A new city policy by Coquitlam aims to encourage developers to be better neighbours in the community where they are building.
Andrew Merrill, the city’s manager of community planning, explained that the goal is prevent issues before enforcement becomes necessary.
The policy will summarize existing bylaws, regulations and policies and put the onus on developers to follow them. It encourages early and ongoing communication between developers and neighbourhoods. Officials said it is designed to protect and enhance the health of existing neighbourhoods and the environment.
Merrill said that while the city has had general guidance for “neighbourly” development for a while, infill construction is happening in existing neighbourhoods. Unlike larger tower or townhouse developments, these projects often are being done by smaller builders without robust construction management practices.
“We didn’t write new regulations or bylaws,” said Merrill. “We have summarized the existing ones from dozens of different places and pulled them together into one handout to provide to all developers. It’s really about that clarity of communication.”
The handouts have been designed with lots of photos and plain language to assist those who have language barriers or who may have a hard time finding and wading through city bylaws.
The policy also requires that before work can begin or for a permit to be issued, a project representative must sign a declaration that they have read and understood the policy and have met its requirements – such as notification of neighbours and site photography to ensure characteristics along the property line, such as fencing, are maintained or restored.
The city is also making a template letter available to help developers communicate with neighbours about upcoming construction activity.
“We want to be proactive and clear about communicating instead of waiting for there to be a complaint or an infraction,” Merrill said.
Merrill noted that common complaints include noise, dirt and debris tracked onto roads, excessive on-street parking, work outside of allowable hours, encroachment onto neighbouring properties and lack of communication to neighbours.

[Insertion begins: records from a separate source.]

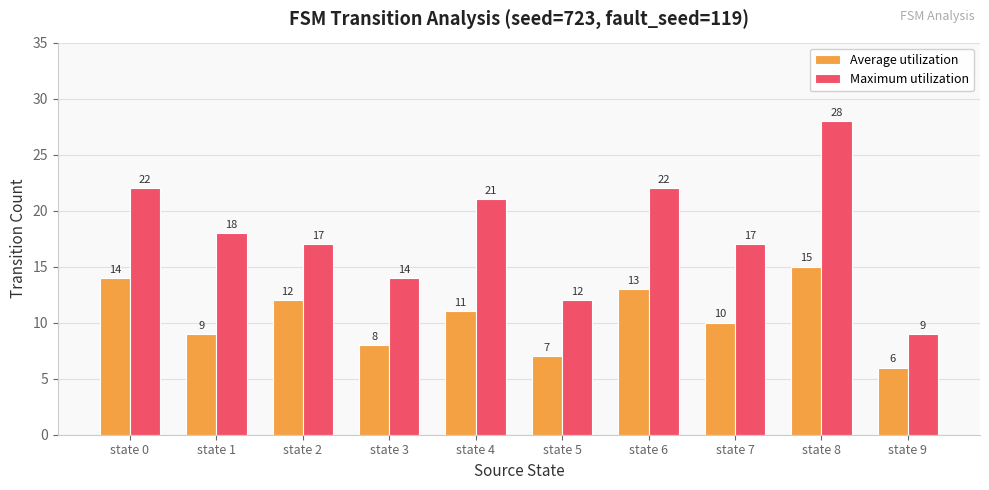

What is the value of the Maximum utilization bar at the 10th from the left?

9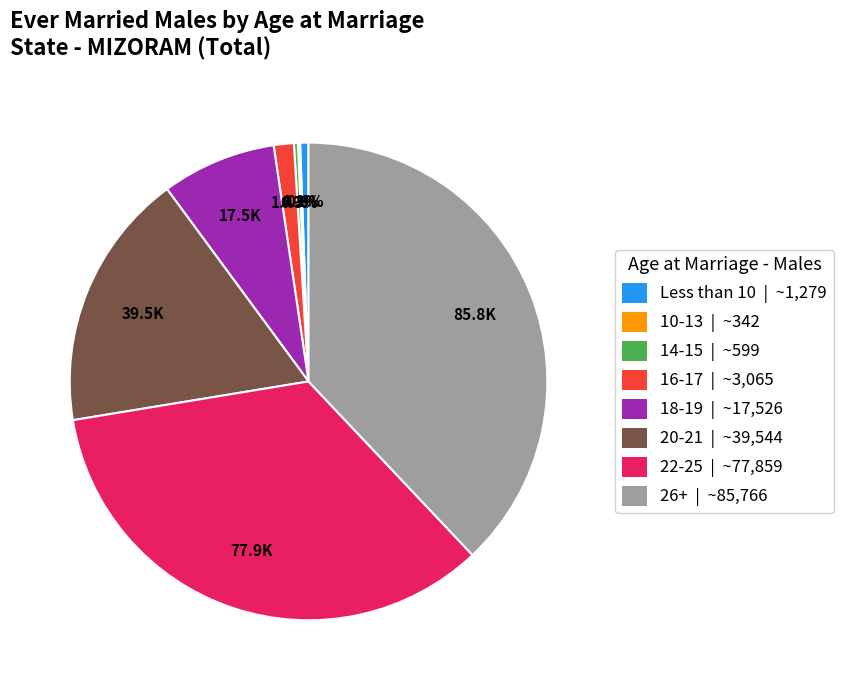

Is there any slice that represents more than half of the pie?

No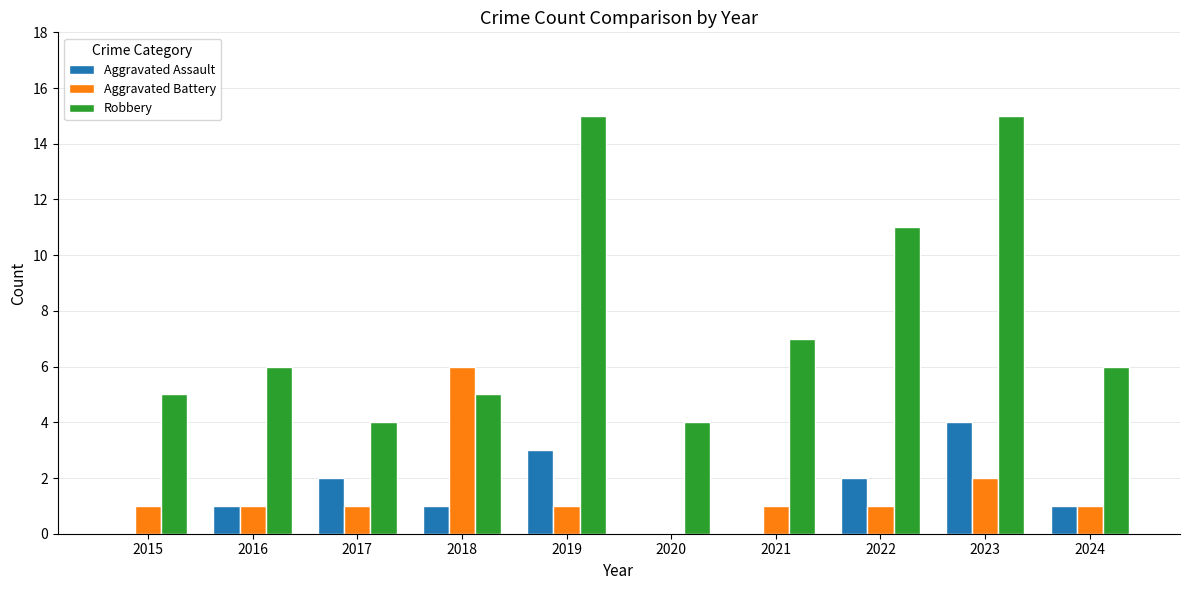

The value of Aggravated Assault at 2021 is 0. True or false?

True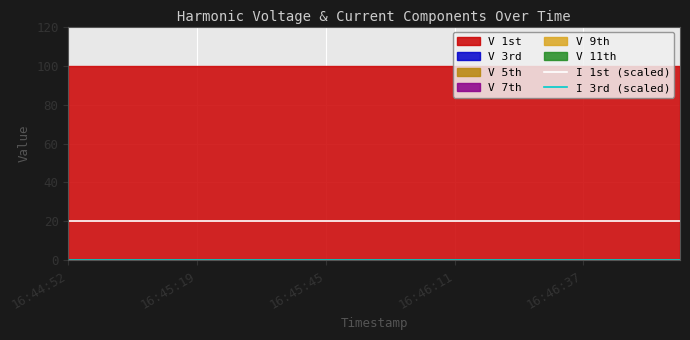

True or false: I 3rd (scaled) and I 1st (scaled) intersect in this chart.

False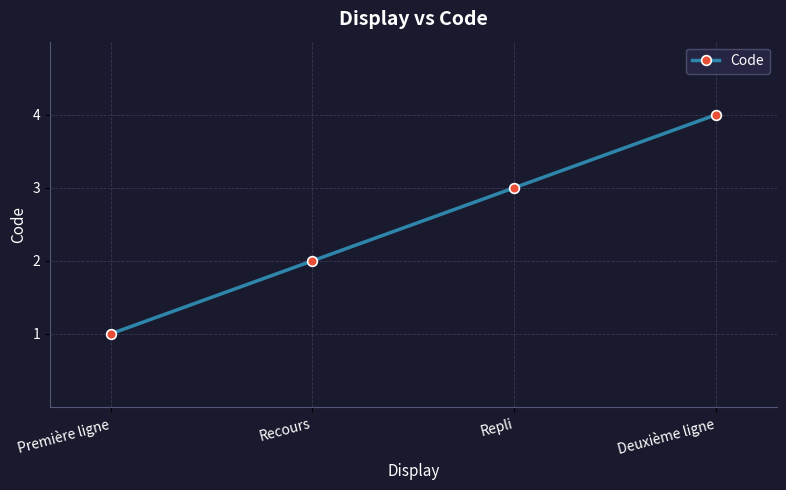

What is the value of the 2nd point from the left?

2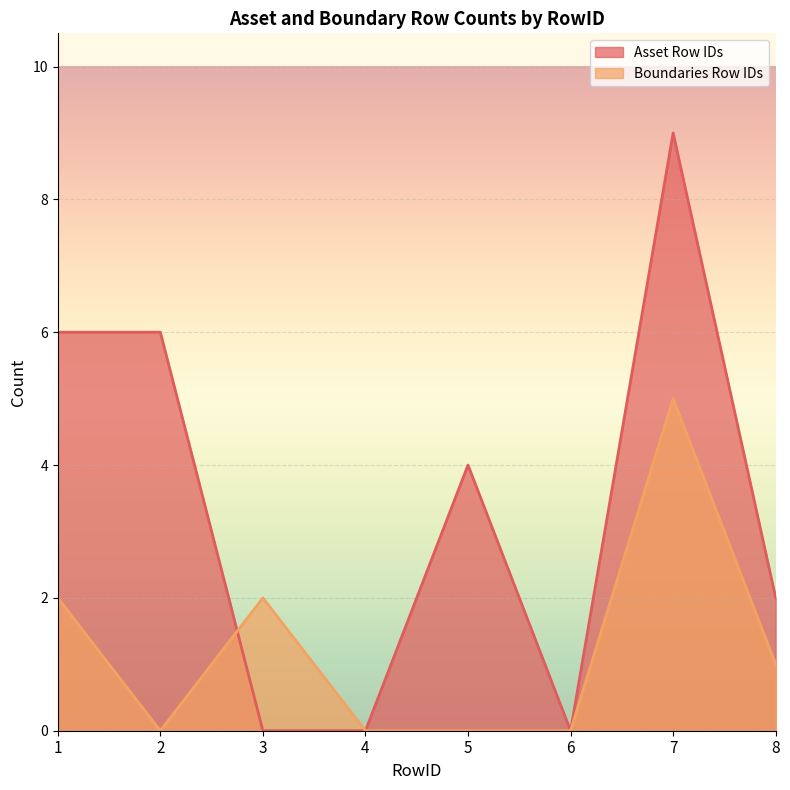

What are all the series names shown in the legend?

Asset Row IDs, Boundaries Row IDs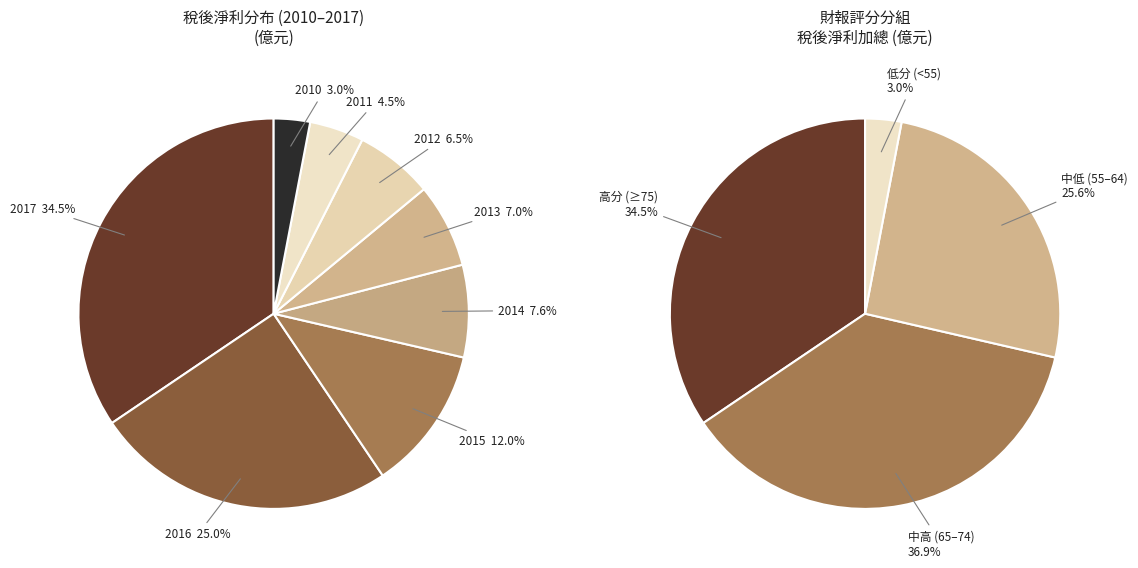

Is it true that 2012 is 19% of the pie?

False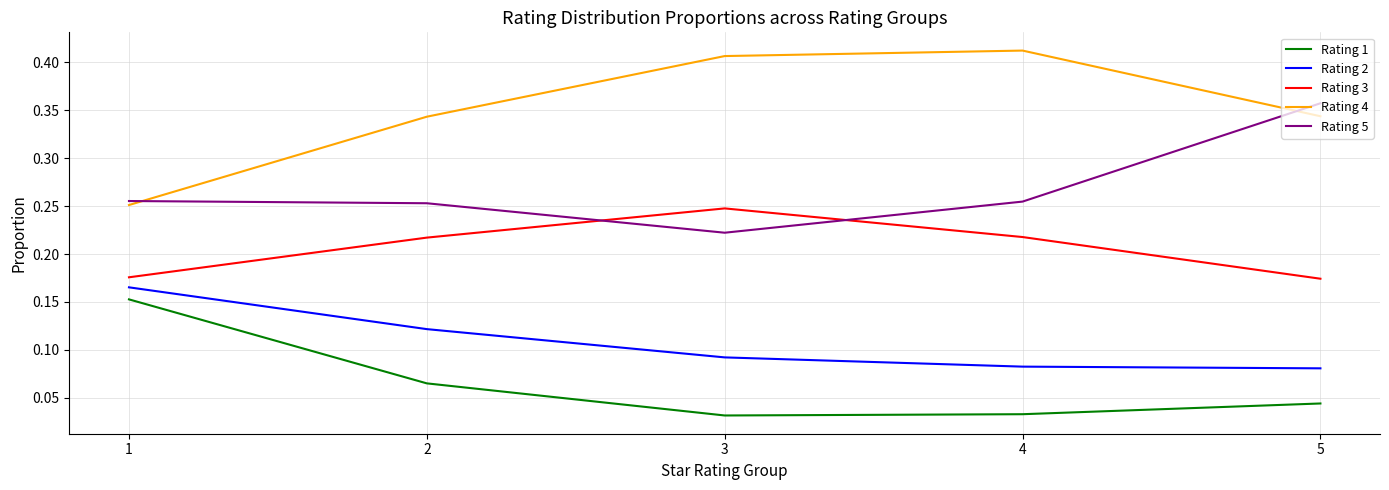

True or false: Rating 5 and Rating 3 intersect in this chart.

True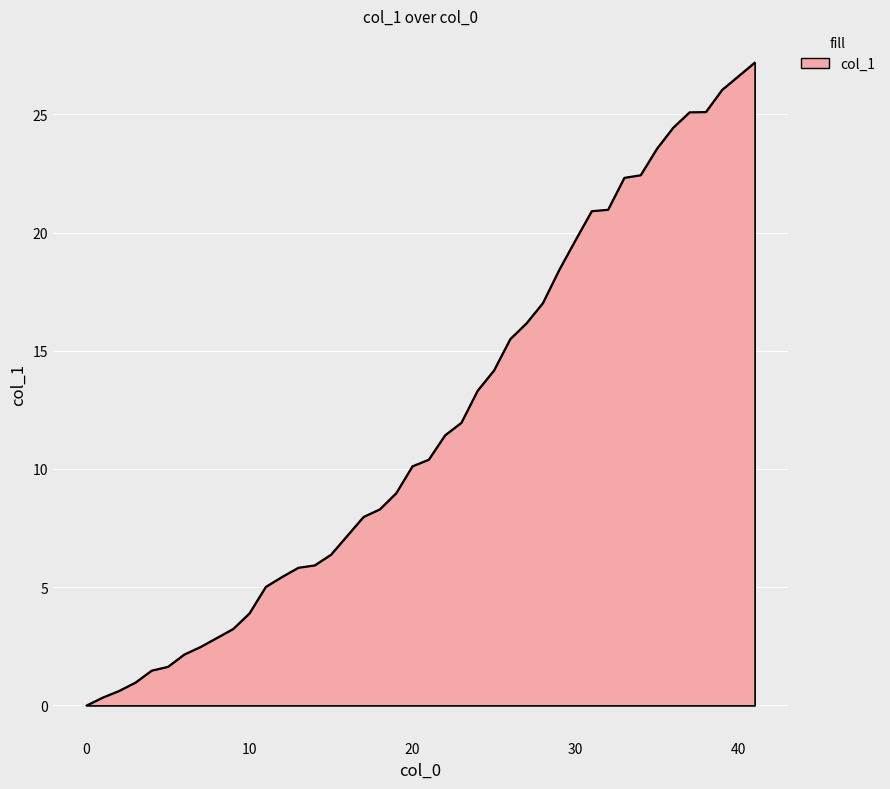

What is the sum of all values?

474.1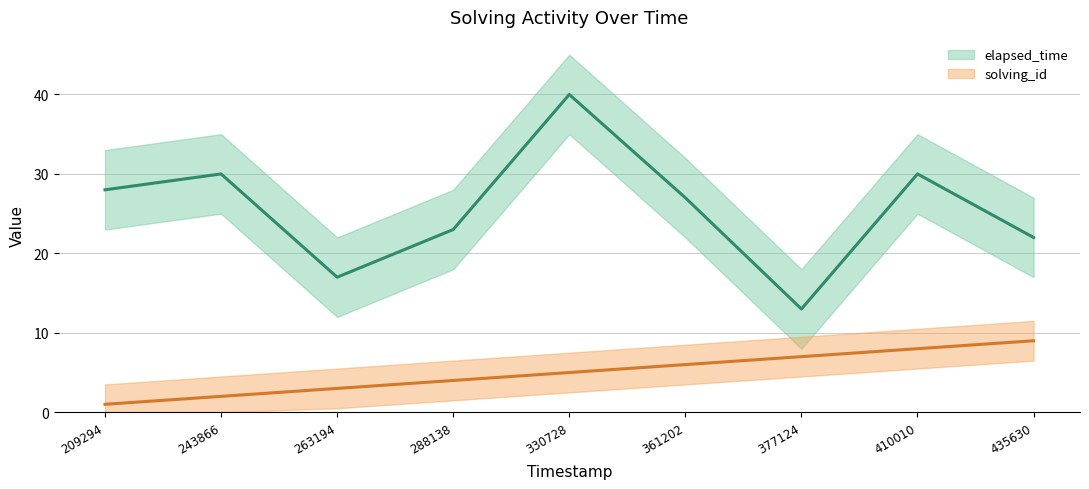

True or false: elapsed_time has more than 0 interior local peaks.

True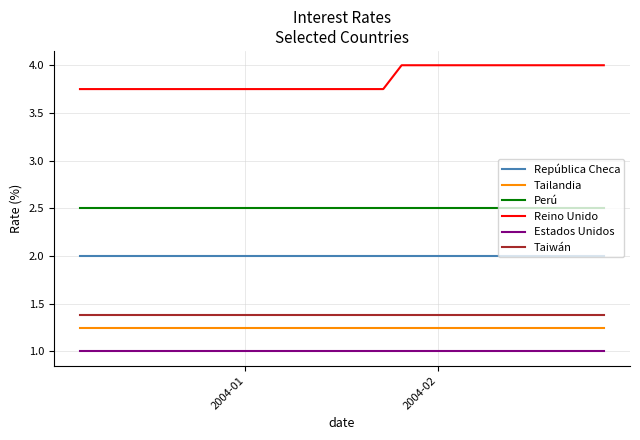

What is the smallest value displayed?

1.0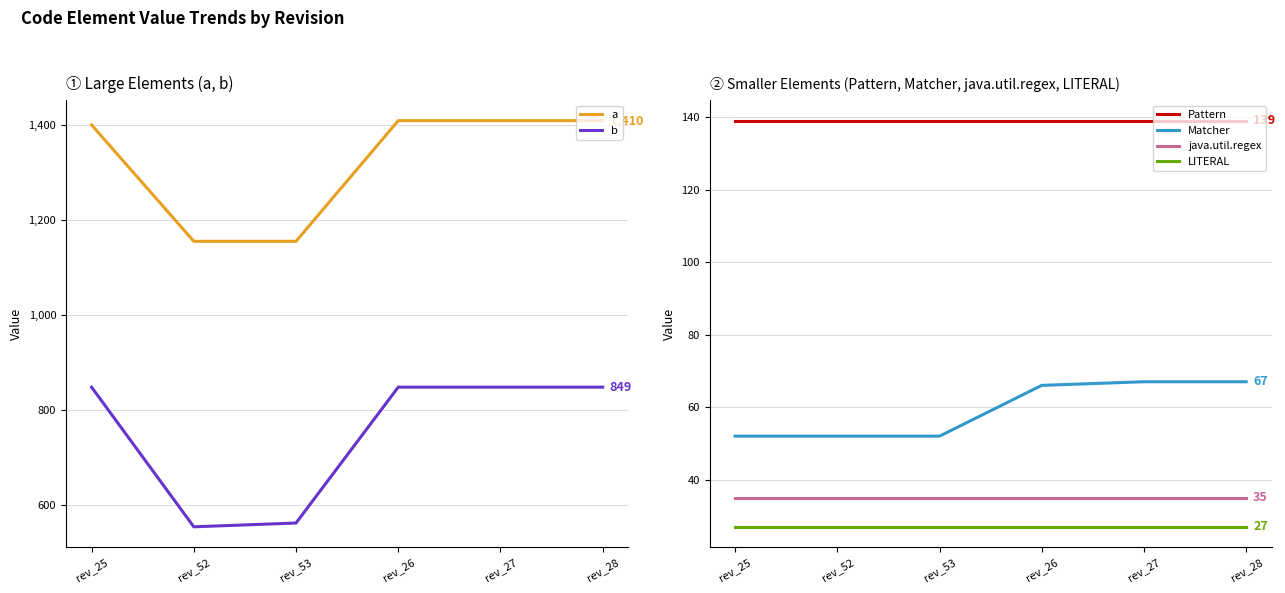

Does the chart display data point markers on the line(s)?

No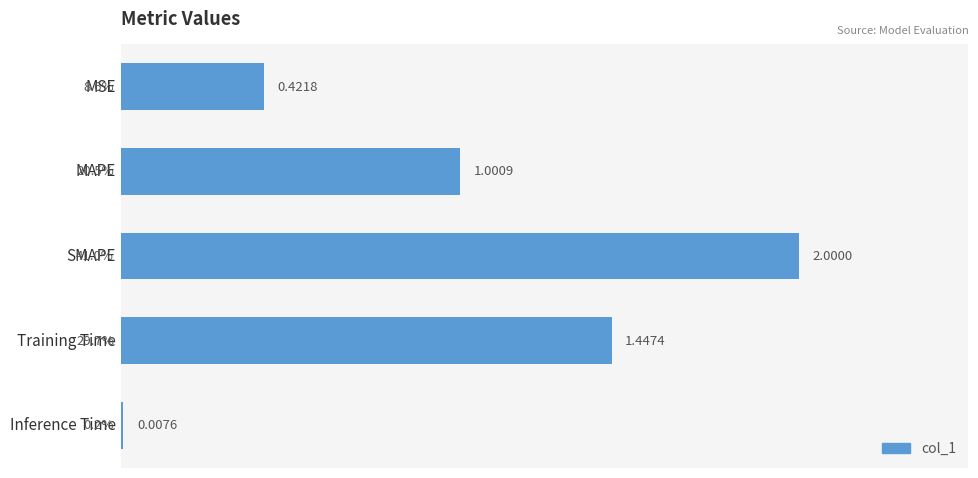

What is the difference between the maximum and minimum values?

2.0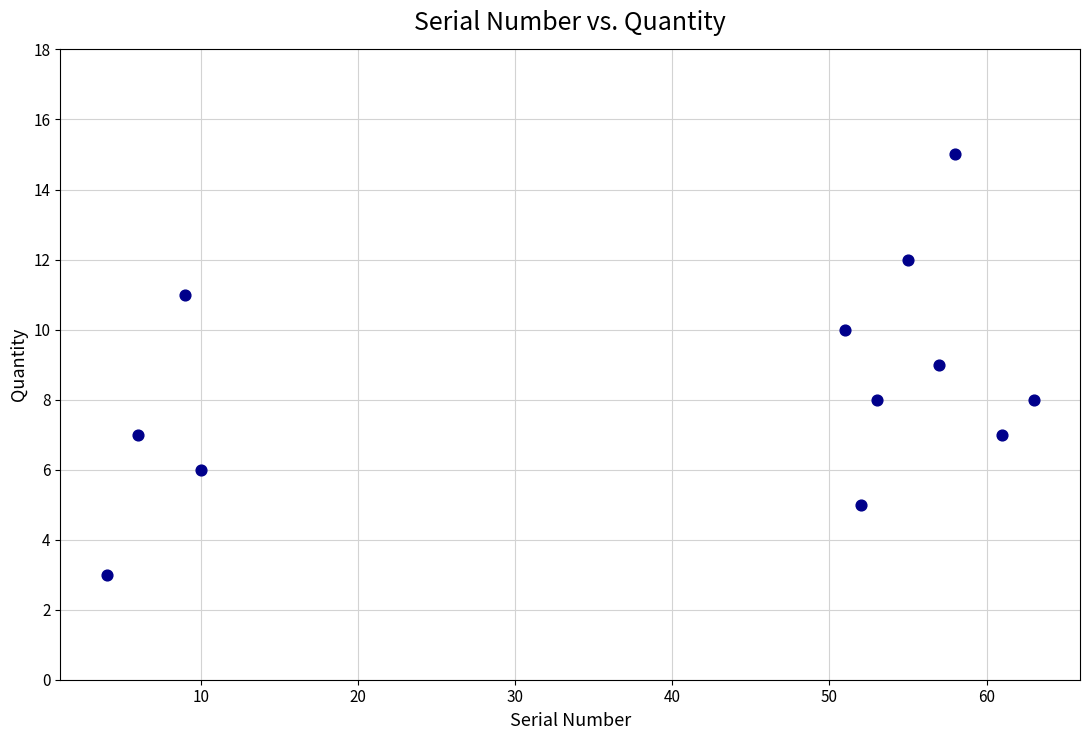

What is the average Y value?

8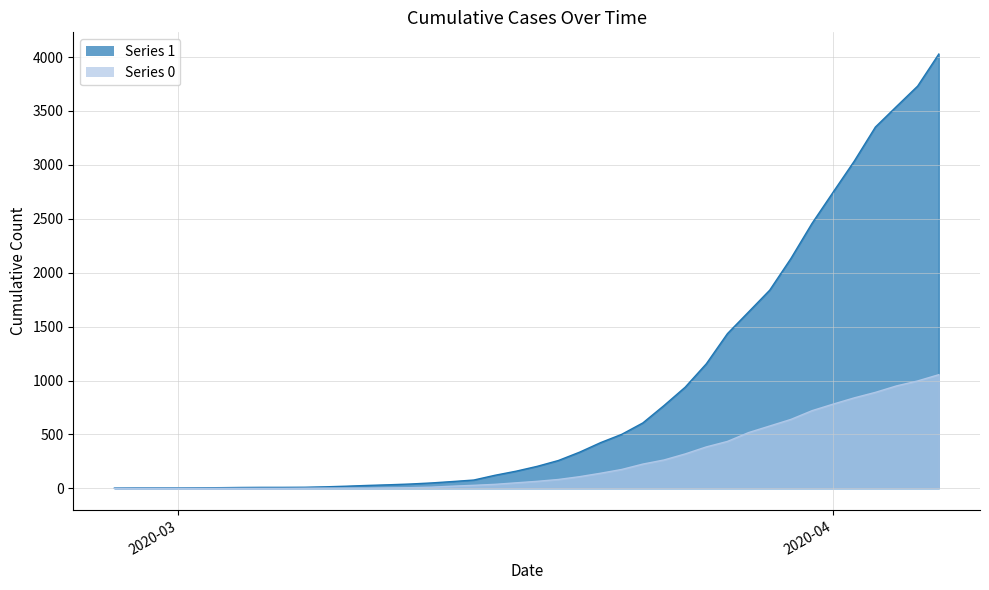

List the series in order of their peak value, lowest first.

Series 0, Series 1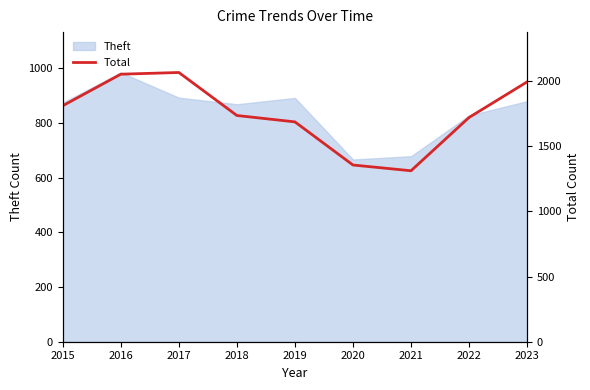

Does the chart have visible grid lines?

No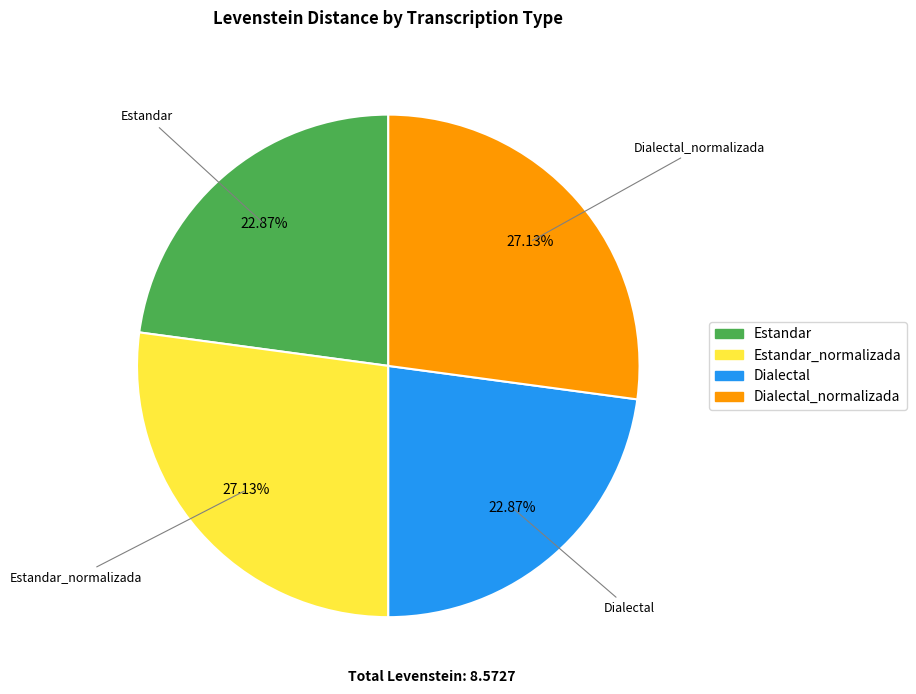

Is there any slice that represents more than half of the pie?

No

The city has also hired a construction site liaison officer.
“This individual’s whole role is to go out and liaise with sites under construction and show them how to be neighbourly,” said Merrill. “It is a way of encouraging compliance without having to go the enforcement route. They can go around and be the face of the building department and all the builders don’t have to come to City Hall all the time.”
Merrill said the materials have been passed to relevant groups like the Homebuilders Association of Vancouver and the Urban Development Institute and anecdotally, complaints and issues seem to be down. The city plans to track enforcement in the coming months to see what impact the new policy has.